The Checklist I Wish I Had Used in Year One: For medical devices: check inverter waveform type before capacity. For motors, pumps, and compressors: check surge watt ceiling before watt-hours. For regular use: check battery chemistry before sticker price. For solar recharge planning: use 70 to 80 percent of rated panel output as your working number on a good day. For winter or extended outages: decide on the backup charging source before the outage, not during it.

None of this is an argument against solar generators. They are genuinely capable, the technology has improved significantly, and for the right use case they are an excellent tool. But “the right use case” requires the real numbers, not the lab numbers. The margin between “this unit should work” and “this unit works for your specific situation” is where learning about solar generators in practice actually happens. Most of that margin, in my experience, only becomes visible after the first time you get it wrong.

Sources and References

  1. IEC 61215: Standard Test Conditions for photovoltaic panels, defining rated wattage measurement parameters
  2. NREL PVWatts Calculator: real-world panel output documentation and irradiance modeling for US locations
  3. Manufacturer specification sheets: LiFePO4 and NMC cycle ratings across major portable power station product lines
  4. DIYSolarForum: extended winter off-grid experience documentation, Pacific Northwest, consecutive low-sun conditions over multiple weeks

FAQs

⚡ Does inverter type really matter for CPAP machines?

Yes, it matters. CPAP machines with sensitive power supplies need a pure sine wave inverter. Modified sine wave inverters can damage the power supply or cause the machine to run incorrectly. Always confirm the inverter type before buying a unit specifically for medical equipment. Most current mid-range and higher units use pure sine wave, but verify before purchasing.

🔋 How do I know if a solar generator uses LiFePO4 or NMC chemistry?

Check the spec sheet under “battery type” or “cell chemistry.” LiFePO4, lithium iron phosphate, and LFP all refer to the more durable chemistry. If the listing only says “lithium-ion” without further detail, it is likely NMC. Contact the manufacturer directly if the spec sheet does not specify, especially for any unit you plan to use regularly over several years.

☀️ Why does my solar panel produce less than its rated wattage?

Rated wattage is a lab measurement under controlled conditions that rarely exist in the field. Heat, panel angle, cloud cover, shading, dust, and panel age all reduce output. Expect 70 to 80 percent of rated on a clear day with good angle. On overcast days, expect 10 to 25 percent. This is normal behavior, not a product defect.

🌩️ Can a solar generator fully replace a gas generator?

For most outages under 48 hours with reasonable sun available, yes. For extended outages during winter in low-sun climates, a solar generator works best with a supplemental charging source already planned. The honest answer depends on your region, your season, and how long the outage lasts.

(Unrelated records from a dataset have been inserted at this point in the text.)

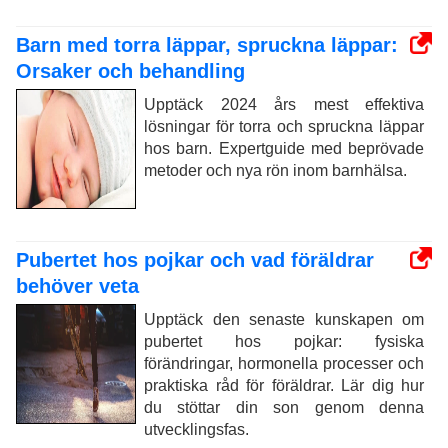
Barn med torra läppar, spruckna läppar:
Orsaker och behandling
Upptäck 2024 års mest effektiva
lösningar för torra och spruckna läppar
hos barn. Expertguide med beprövade
metoder och nya rön inom barnhälsa.
Pubertet hos pojkar och vad föräldrar
behöver veta
Upptäck den senaste kunskapen om
pubertet hos pojkar: fysiska
förändringar, hormonella processer och
praktiska råd för föräldrar. Lär dig hur
du stöttar din son genom denna
utvecklingsfas.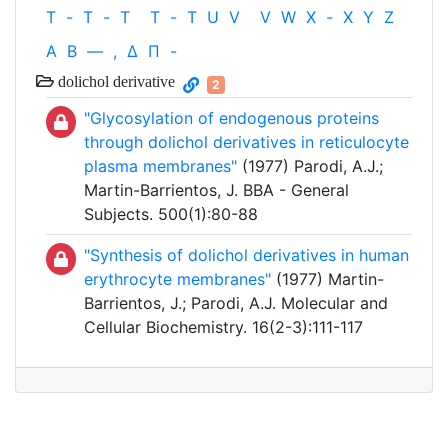
T
-
T
-
T
T
-
T
U
V
V
W
X
-
X
Y
Z
Α
Β
—
,
Δ
Π
-
dolichol derivative
2
"Glycosylation of endogenous proteins
through dolichol derivatives in reticulocyte
plasma membranes"
(1977) Parodi, A.J.;
Martin-Barrientos, J. BBA - General
Subjects. 500(1):80-88
"Synthesis of dolichol derivatives in human
erythrocyte membranes"
(1977) Martin-
Barrientos, J.; Parodi, A.J. Molecular and
Cellular Biochemistry. 16(2-3):111-117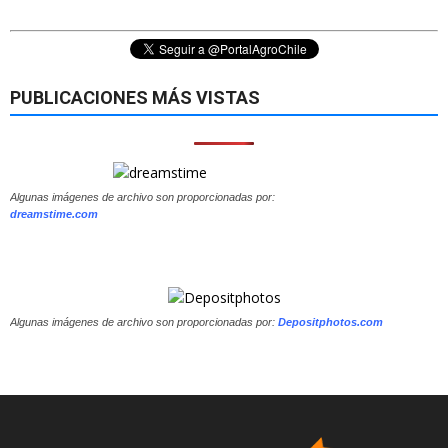
PUBLICACIONES MÁS VISTAS
Algunas imágenes de archivo son proporcionadas por:
dreamstime.com
Algunas imágenes de archivo son proporcionadas por:
Depositphotos.com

🔌 What is surge wattage and why does it matter more than I thought?

Surge wattage is the peak power an inverter can deliver for the brief moment a motor or compressor starts up. It is typically two to three times the running watt draw. If a unit’s surge ceiling is lower than the startup surge of your appliance, the unit cannot start that appliance regardless of how much battery capacity it has. Check surge ratings first for any load with a motor, compressor, or pump.

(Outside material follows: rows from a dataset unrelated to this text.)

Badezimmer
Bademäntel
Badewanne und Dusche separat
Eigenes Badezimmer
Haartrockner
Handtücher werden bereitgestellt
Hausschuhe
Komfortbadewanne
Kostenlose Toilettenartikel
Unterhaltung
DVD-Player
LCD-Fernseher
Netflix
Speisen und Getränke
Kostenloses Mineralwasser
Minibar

📉 How quickly do solar generator batteries degrade with regular use?

It depends heavily on chemistry. LiFePO4 cells typically retain around 80 percent of original capacity at 2,000 cycles or more. NMC cells can reach the same degradation threshold in 500 to 1,000 cycles. For a unit used daily, that translates to a meaningful difference in years of useful life. The chemistry choice matters most for anyone who plans to rely on the unit regularly, not just occasionally.